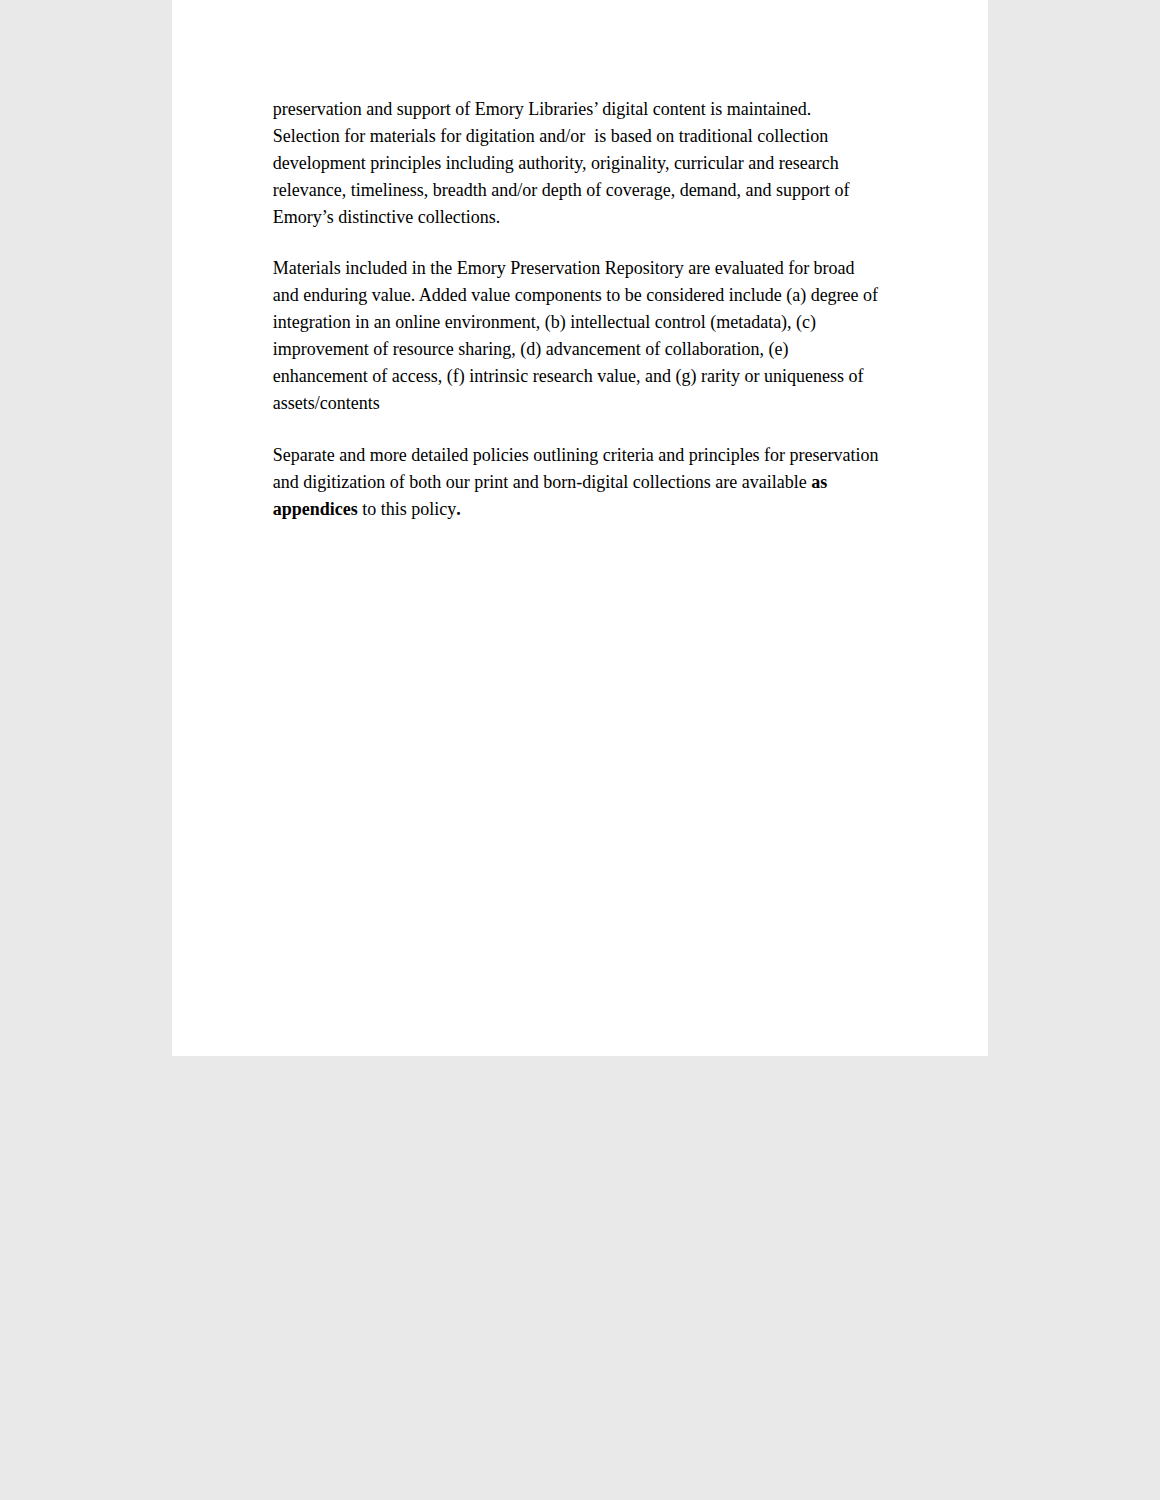preservation and support of Emory Libraries’ digital content is maintained. Selection for materials for digitation and/or is based on traditional collection development principles including authority, originality, curricular and research relevance, timeliness, breadth and/or depth of coverage, demand, and support of Emory’s distinctive collections.
Materials included in the Emory Preservation Repository are evaluated for broad and enduring value. Added value components to be considered include (a) degree of integration in an online environment, (b) intellectual control (metadata), (c) improvement of resource sharing, (d) advancement of collaboration, (e) enhancement of access, (f) intrinsic research value, and (g) rarity or uniqueness of assets/contents
Separate and more detailed policies outlining criteria and principles for preservation and digitization of both our print and born-digital collections are available as appendices to this policy.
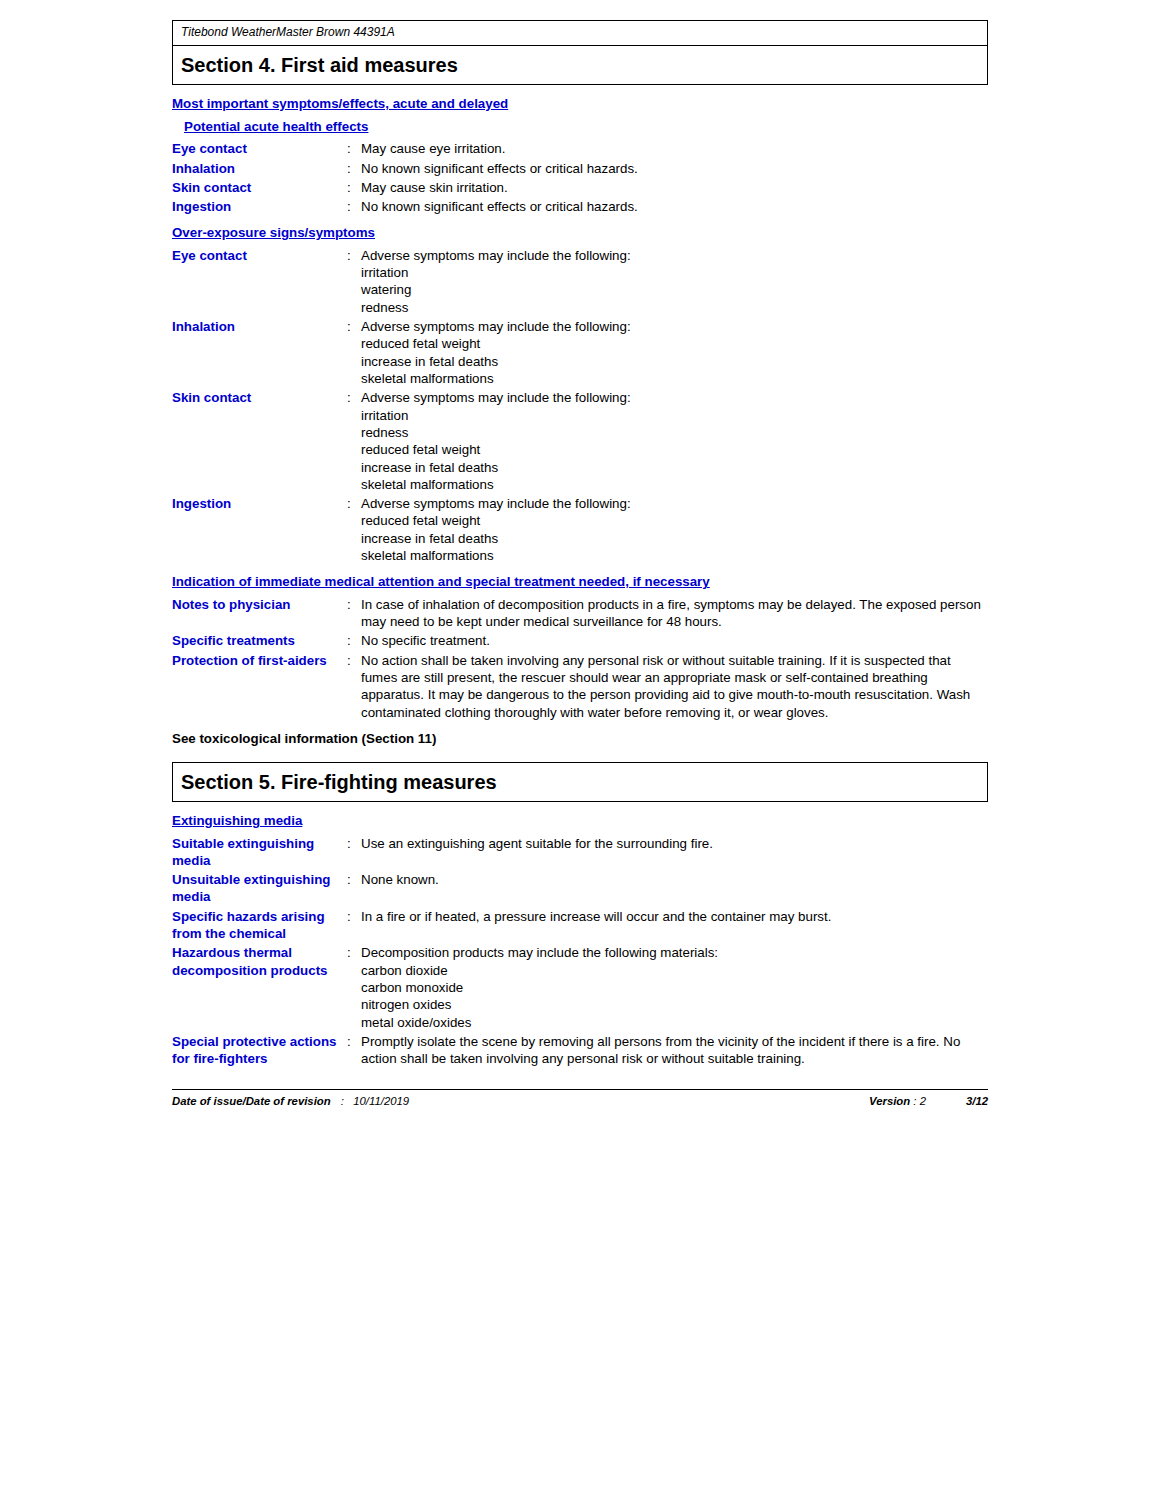Titebond WeatherMaster Brown 44391A
Section 4. First aid measures
Most important symptoms/effects, acute and delayed
Potential acute health effects
| Eye contact | : | May cause eye irritation. |
| Inhalation | : | No known significant effects or critical hazards. |
| Skin contact | : | May cause skin irritation. |
| Ingestion | : | No known significant effects or critical hazards. |
Over-exposure signs/symptoms
| Eye contact | : | Adverse symptoms may include the following: irritation watering redness |
| Inhalation | : | Adverse symptoms may include the following: reduced fetal weight increase in fetal deaths skeletal malformations |
| Skin contact | : | Adverse symptoms may include the following: irritation redness reduced fetal weight increase in fetal deaths skeletal malformations |
| Ingestion | : | Adverse symptoms may include the following: reduced fetal weight increase in fetal deaths skeletal malformations |
Indication of immediate medical attention and special treatment needed, if necessary
| Notes to physician | : | In case of inhalation of decomposition products in a fire, symptoms may be delayed. The exposed person may need to be kept under medical surveillance for 48 hours. |
| Specific treatments | : | No specific treatment. |
| Protection of first-aiders | : | No action shall be taken involving any personal risk or without suitable training. If it is suspected that fumes are still present, the rescuer should wear an appropriate mask or self-contained breathing apparatus. It may be dangerous to the person providing aid to give mouth-to-mouth resuscitation. Wash contaminated clothing thoroughly with water before removing it, or wear gloves. |
See toxicological information (Section 11)
Section 5. Fire-fighting measures
Extinguishing media
| Suitable extinguishing media | : | Use an extinguishing agent suitable for the surrounding fire. |
| Unsuitable extinguishing media | : | None known. |
| Specific hazards arising from the chemical | : | In a fire or if heated, a pressure increase will occur and the container may burst. |
| Hazardous thermal decomposition products | : | Decomposition products may include the following materials: carbon dioxide carbon monoxide nitrogen oxides metal oxide/oxides |
| Special protective actions for fire-fighters | : | Promptly isolate the scene by removing all persons from the vicinity of the incident if there is a fire. No action shall be taken involving any personal risk or without suitable training. |
Date of issue/Date of revision : 10/11/2019 Version : 23/12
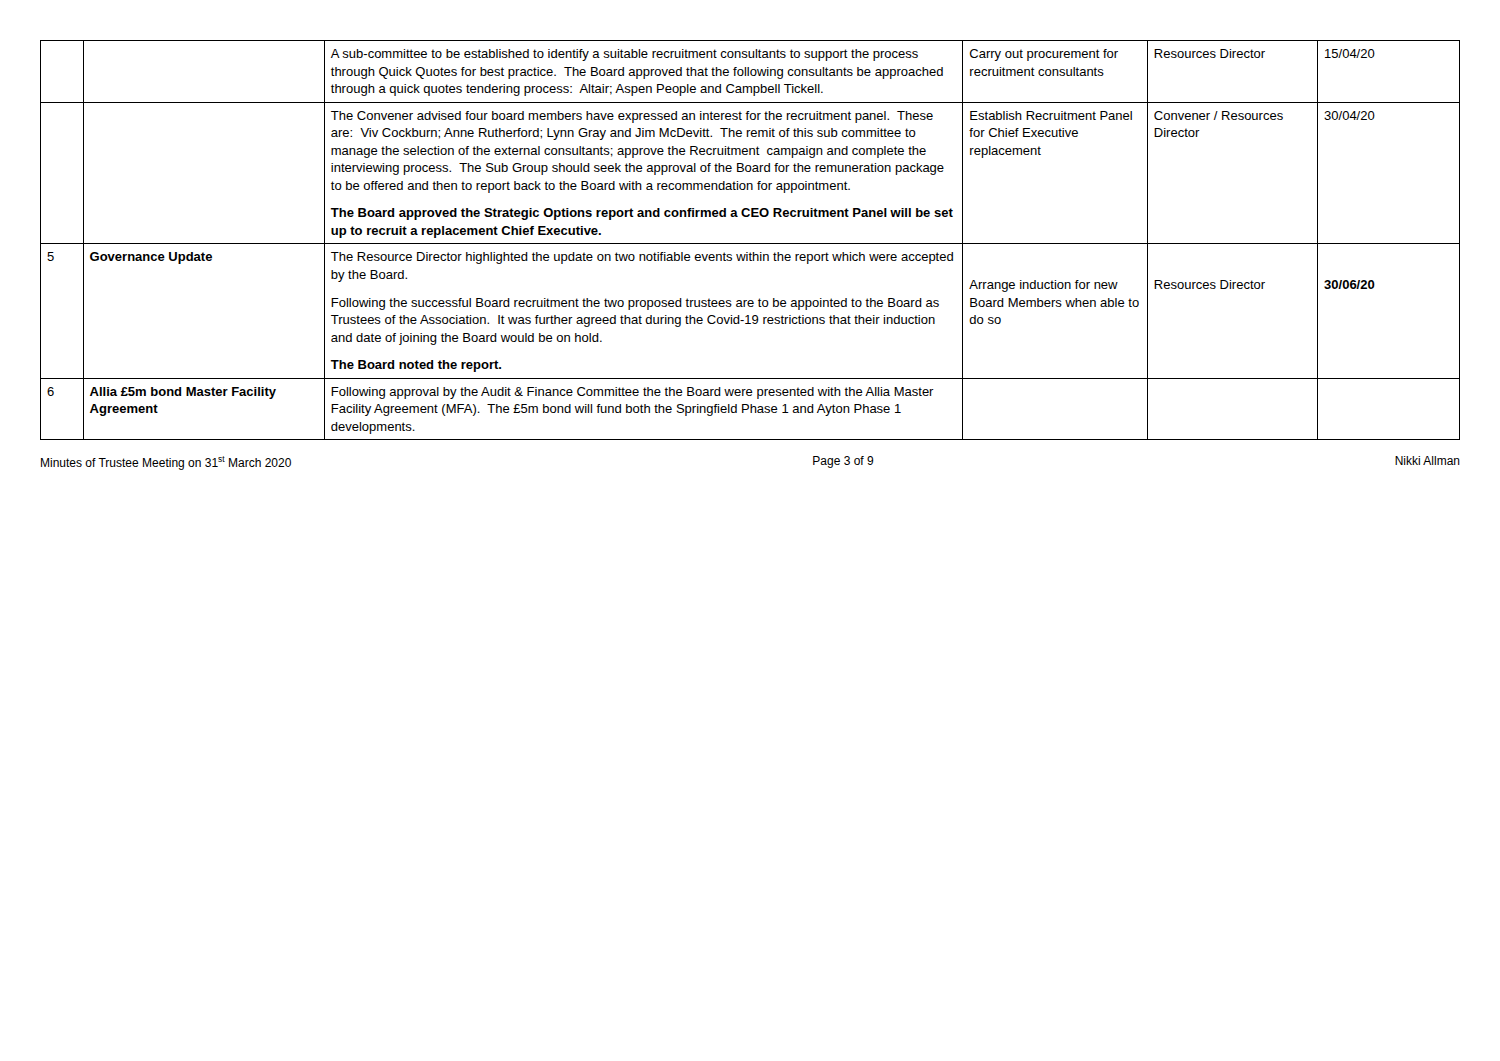| | | A sub-committee to be established to identify a suitable recruitment consultants to support the process through Quick Quotes for best practice. The Board approved that the following consultants be approached through a quick quotes tendering process: Altair; Aspen People and Campbell Tickell. | Carry out procurement for recruitment consultants | Resources Director | 15/04/20 |
| | | The Convener advised four board members have expressed an interest for the recruitment panel. These are: Viv Cockburn; Anne Rutherford; Lynn Gray and Jim McDevitt. The remit of this sub committee to manage the selection of the external consultants; approve the Recruitment campaign and complete the interviewing process. The Sub Group should seek the approval of the Board for the remuneration package to be offered and then to report back to the Board with a recommendation for appointment. The Board approved the Strategic Options report and confirmed a CEO Recruitment Panel will be set up to recruit a replacement Chief Executive. | Establish Recruitment Panel for Chief Executive replacement | Convener / Resources Director | 30/04/20 |
| 5 | Governance Update | The Resource Director highlighted the update on two notifiable events within the report which were accepted by the Board. Following the successful Board recruitment the two proposed trustees are to be appointed to the Board as Trustees of the Association. It was further agreed that during the Covid-19 restrictions that their induction and date of joining the Board would be on hold. The Board noted the report. | Arrange induction for new Board Members when able to do so | Resources Director | 30/06/20 |
| 6 | Allia £5m bond Master Facility Agreement | Following approval by the Audit & Finance Committee the the Board were presented with the Allia Master Facility Agreement (MFA). The £5m bond will fund both the Springfield Phase 1 and Ayton Phase 1 developments. | | | |
Minutes of Trustee Meeting on 31st March 2020 Page 3 of 9 Nikki Allman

_Task directions_. Write down, word for word, the lines above from the one containing "Section 4. First aid measures" through the one containing "Indication of immediate", both ends included.

_Reply_.
Section 4. First aid measures
Most important symptoms/effects, acute and delayed
Potential acute health effects
| Eye contact | : | May cause eye irritation. |
| Inhalation | : | No known significant effects or critical hazards. |
| Skin contact | : | May cause skin irritation. |
| Ingestion | : | No known significant effects or critical hazards. |
Over-exposure signs/symptoms
| Eye contact | : | Adverse symptoms may include the following: irritation watering redness |
| Inhalation | : | Adverse symptoms may include the following: reduced fetal weight increase in fetal deaths skeletal malformations |
| Skin contact | : | Adverse symptoms may include the following: irritation redness reduced fetal weight increase in fetal deaths skeletal malformations |
| Ingestion | : | Adverse symptoms may include the following: reduced fetal weight increase in fetal deaths skeletal malformations |
Indication of immediate medical attention and special treatment needed, if necessary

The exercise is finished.